DeWolf received formal education in a French school and was fluent in several languages. At the age of 17, he moved from Guadeloupe to the United States, having been hired as a deckhand on a slave-trading vessel owned by Simeon Potter. In 1744, shortly after arriving in the U.S., he married Potter's sister, Abigail. Soon after, he joined Potter on board the privateer Prince Charles of Lorraine to participate in King George's War in the West Indies.

DeWolf settled in Bristol, Rhode Island, but following an attack on the town by British and Hessian forces in 1778, during which his house was burned, he relocated his family to a farm in Swansea, Massachusetts. He did not return to Bristol until shortly before his death on September 17, 1793.

== The DeWolf family ==

DeWolf was the 4th generation of Balthazar DeWolf of Lyme, Connecticut.
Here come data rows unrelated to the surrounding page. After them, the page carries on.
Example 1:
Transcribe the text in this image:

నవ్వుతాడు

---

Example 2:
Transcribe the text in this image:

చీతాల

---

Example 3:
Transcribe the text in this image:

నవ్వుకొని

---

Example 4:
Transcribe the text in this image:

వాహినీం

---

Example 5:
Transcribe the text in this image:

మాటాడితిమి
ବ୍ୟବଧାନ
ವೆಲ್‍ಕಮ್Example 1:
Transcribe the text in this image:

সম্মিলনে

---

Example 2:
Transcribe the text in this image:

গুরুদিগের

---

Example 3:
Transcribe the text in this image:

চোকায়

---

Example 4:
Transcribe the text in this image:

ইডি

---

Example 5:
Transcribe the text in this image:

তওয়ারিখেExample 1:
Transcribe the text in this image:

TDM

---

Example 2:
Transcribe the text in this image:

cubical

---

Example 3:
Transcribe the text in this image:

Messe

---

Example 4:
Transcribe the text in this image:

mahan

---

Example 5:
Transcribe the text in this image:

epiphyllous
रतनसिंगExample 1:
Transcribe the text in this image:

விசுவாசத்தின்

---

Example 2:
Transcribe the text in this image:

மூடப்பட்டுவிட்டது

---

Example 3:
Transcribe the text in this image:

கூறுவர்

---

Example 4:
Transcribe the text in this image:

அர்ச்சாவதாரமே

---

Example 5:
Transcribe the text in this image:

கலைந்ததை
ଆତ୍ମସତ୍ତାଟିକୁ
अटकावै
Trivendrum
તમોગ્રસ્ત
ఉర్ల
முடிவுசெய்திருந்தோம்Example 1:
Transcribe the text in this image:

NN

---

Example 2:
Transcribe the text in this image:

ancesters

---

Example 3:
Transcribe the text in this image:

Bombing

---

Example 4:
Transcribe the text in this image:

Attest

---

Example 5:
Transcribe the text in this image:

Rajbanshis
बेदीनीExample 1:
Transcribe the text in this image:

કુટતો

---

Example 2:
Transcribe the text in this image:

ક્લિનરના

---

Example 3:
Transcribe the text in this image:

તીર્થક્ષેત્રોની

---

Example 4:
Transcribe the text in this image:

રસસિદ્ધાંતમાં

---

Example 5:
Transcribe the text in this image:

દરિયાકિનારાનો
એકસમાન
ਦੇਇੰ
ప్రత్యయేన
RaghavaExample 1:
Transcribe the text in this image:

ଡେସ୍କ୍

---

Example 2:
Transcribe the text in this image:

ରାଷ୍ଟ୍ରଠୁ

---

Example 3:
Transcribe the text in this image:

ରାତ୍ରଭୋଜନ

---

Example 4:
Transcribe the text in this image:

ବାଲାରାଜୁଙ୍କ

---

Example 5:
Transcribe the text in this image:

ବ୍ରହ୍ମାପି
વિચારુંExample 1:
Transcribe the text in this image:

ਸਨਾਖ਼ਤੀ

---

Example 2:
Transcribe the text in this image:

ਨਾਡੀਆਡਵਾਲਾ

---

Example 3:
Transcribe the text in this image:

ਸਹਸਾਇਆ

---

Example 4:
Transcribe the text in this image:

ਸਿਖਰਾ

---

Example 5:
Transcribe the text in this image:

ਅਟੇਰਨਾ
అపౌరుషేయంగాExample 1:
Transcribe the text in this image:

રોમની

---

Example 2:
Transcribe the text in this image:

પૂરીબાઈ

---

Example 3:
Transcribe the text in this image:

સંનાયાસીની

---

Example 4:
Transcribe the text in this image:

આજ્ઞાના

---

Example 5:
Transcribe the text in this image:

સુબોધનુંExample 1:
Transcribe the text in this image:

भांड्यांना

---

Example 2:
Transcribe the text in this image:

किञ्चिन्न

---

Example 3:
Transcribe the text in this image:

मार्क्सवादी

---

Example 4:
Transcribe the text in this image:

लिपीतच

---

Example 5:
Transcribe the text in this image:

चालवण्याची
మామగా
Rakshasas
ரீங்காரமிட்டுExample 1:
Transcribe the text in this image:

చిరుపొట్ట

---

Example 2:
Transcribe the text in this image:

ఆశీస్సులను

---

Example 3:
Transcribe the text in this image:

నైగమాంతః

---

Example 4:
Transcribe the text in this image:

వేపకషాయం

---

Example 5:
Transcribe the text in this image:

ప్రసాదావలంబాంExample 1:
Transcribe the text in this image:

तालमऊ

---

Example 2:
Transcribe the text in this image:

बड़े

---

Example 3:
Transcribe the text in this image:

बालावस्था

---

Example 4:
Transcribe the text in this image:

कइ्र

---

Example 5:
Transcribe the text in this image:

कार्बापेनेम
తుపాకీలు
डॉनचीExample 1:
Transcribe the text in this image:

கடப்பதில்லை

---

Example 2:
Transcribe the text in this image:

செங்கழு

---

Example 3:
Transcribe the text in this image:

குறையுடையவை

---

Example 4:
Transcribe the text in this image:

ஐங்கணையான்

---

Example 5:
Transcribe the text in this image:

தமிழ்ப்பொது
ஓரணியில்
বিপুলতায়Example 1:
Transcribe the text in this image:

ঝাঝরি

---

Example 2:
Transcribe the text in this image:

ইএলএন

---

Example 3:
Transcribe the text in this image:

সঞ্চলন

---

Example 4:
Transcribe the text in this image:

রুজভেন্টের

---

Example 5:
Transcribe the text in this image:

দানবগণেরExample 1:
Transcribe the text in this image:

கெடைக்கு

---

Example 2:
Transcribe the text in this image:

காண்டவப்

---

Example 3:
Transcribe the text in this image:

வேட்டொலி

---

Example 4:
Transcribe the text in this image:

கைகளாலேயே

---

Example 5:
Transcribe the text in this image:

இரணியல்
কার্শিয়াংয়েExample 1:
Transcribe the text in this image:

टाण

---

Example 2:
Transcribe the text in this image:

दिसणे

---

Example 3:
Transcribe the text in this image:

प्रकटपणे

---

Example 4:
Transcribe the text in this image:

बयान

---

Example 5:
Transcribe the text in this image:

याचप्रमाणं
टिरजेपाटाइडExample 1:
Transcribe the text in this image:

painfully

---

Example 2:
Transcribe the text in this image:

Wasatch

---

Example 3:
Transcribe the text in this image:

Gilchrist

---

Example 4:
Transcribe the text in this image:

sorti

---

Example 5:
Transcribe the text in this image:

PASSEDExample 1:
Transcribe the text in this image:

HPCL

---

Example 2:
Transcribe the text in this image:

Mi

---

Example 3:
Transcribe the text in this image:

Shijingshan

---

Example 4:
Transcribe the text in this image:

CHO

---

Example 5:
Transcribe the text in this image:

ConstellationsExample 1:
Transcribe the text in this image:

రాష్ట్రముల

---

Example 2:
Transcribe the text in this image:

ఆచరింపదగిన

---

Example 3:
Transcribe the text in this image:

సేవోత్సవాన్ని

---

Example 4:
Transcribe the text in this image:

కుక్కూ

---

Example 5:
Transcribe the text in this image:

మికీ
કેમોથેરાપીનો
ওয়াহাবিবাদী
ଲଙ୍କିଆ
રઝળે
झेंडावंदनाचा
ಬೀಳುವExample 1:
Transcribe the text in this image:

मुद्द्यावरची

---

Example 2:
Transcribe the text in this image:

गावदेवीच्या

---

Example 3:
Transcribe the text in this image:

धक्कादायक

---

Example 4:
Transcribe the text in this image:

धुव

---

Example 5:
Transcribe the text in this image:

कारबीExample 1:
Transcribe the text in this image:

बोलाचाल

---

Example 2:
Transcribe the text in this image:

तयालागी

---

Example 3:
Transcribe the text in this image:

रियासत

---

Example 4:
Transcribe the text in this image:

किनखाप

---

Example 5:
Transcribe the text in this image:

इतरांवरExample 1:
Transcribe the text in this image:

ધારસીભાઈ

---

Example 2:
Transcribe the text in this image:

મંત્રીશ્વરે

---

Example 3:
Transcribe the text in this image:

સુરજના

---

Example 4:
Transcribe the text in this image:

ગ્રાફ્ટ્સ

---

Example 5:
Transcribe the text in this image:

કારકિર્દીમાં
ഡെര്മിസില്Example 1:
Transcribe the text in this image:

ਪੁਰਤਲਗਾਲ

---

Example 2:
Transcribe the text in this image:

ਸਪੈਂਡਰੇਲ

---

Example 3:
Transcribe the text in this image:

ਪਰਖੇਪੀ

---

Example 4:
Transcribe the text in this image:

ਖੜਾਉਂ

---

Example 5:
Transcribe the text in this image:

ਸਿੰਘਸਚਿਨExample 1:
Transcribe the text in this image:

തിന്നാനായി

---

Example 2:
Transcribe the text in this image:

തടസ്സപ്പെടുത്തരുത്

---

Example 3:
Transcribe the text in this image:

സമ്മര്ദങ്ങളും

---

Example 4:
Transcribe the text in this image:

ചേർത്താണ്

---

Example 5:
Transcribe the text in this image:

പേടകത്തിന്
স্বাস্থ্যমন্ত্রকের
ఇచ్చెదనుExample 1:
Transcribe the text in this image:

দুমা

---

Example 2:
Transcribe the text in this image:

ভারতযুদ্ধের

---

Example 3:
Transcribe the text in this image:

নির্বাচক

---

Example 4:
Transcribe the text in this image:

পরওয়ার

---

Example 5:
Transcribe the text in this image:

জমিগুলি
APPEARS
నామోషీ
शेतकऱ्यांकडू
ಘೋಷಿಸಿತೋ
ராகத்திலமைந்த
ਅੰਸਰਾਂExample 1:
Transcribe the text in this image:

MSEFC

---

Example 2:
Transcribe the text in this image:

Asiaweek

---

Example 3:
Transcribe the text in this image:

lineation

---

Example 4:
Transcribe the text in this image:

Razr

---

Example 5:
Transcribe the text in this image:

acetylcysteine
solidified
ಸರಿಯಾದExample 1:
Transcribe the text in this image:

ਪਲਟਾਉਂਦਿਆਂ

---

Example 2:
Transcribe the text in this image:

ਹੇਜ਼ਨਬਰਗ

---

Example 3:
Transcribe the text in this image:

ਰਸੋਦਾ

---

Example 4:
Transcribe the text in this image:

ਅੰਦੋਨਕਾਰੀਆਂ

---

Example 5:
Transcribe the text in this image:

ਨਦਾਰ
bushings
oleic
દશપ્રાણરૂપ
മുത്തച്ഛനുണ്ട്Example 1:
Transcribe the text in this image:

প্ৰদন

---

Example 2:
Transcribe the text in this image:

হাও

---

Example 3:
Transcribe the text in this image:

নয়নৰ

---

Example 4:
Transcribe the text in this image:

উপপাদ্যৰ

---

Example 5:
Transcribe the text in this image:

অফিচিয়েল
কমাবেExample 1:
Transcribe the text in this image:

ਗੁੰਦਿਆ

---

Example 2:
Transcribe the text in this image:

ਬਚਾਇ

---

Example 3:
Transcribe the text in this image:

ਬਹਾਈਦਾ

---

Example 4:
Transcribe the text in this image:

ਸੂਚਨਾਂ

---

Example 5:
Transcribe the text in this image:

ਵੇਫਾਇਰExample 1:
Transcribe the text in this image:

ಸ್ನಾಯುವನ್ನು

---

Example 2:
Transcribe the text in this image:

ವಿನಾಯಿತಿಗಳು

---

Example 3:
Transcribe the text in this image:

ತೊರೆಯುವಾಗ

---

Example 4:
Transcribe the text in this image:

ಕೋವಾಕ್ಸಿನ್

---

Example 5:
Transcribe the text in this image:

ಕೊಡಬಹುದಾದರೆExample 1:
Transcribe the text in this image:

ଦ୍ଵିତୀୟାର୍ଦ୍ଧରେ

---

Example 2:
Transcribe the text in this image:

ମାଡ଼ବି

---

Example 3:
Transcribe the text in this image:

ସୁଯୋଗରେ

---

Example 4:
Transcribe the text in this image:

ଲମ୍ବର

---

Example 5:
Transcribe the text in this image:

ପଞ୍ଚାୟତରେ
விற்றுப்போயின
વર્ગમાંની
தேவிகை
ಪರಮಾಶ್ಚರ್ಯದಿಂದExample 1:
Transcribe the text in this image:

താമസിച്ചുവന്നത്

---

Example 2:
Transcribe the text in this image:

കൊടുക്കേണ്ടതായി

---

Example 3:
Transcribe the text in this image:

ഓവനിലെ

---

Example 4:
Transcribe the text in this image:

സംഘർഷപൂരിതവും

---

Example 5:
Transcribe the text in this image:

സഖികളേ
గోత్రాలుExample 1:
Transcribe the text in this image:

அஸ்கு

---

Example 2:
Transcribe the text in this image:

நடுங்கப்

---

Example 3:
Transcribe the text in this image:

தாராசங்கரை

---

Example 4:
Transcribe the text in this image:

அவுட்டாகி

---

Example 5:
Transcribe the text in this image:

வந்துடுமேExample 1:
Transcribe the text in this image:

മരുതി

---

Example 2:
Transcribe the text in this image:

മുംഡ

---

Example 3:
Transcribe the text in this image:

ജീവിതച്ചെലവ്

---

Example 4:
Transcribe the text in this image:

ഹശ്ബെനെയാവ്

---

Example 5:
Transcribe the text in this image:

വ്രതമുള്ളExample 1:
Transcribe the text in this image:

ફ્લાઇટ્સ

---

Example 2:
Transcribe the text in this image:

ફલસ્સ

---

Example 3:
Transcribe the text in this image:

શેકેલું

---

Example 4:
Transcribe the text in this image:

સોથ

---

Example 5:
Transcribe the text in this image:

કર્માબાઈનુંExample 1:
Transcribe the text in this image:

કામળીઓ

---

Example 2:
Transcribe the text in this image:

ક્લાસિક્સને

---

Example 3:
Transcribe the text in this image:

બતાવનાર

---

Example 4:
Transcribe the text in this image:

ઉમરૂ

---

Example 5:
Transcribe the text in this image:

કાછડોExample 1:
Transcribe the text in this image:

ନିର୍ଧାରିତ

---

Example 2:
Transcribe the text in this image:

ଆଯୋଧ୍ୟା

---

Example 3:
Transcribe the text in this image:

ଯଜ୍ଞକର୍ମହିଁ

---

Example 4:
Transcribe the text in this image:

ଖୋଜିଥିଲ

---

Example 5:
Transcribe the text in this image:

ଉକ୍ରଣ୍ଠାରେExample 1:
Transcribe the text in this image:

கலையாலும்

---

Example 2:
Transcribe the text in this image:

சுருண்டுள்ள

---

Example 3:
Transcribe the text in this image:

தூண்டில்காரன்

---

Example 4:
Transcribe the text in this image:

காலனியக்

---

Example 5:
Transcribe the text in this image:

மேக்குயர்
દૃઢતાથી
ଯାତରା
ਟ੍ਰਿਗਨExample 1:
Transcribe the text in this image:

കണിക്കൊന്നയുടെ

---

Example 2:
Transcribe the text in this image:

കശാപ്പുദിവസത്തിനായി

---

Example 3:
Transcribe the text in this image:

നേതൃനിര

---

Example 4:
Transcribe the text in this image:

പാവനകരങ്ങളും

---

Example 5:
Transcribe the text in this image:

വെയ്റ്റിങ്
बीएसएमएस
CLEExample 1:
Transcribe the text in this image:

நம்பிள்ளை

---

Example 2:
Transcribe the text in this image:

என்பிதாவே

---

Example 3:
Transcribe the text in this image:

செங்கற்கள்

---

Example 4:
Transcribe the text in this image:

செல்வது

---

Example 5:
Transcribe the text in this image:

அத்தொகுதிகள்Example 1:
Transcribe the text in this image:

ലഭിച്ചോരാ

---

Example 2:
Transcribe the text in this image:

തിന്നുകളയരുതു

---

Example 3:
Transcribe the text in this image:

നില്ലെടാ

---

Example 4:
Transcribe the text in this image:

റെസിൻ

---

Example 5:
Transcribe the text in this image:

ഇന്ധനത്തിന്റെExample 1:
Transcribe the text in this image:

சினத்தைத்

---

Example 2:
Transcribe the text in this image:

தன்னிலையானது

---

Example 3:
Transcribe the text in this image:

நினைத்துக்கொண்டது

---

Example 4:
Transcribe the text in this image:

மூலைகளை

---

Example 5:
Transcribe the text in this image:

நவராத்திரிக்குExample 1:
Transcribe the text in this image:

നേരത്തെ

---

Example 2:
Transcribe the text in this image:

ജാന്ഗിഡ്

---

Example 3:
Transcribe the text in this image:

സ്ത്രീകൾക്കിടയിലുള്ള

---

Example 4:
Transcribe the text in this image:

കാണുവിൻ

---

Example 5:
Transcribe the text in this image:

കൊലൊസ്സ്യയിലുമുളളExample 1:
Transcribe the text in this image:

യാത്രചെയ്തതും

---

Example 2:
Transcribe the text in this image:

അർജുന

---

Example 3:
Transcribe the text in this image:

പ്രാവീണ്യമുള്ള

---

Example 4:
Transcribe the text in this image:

DeWolf married Abigail Potter of Bristol, Rhode Island, on 26 August 1744. Among his eight sons and seven daughters, Senator James DeWolf was the twelfth child. James DeWolf made most of his fortune in the slave trade. In total, the DeWolf family is believed to have transported more than 11,000 slaves to the United States before the African slave trade was banned in 1808. General George DeWolf, the builder of Linden Place, was Mark Anthony DeWolf's grandson through his son Major Charles DeWolf.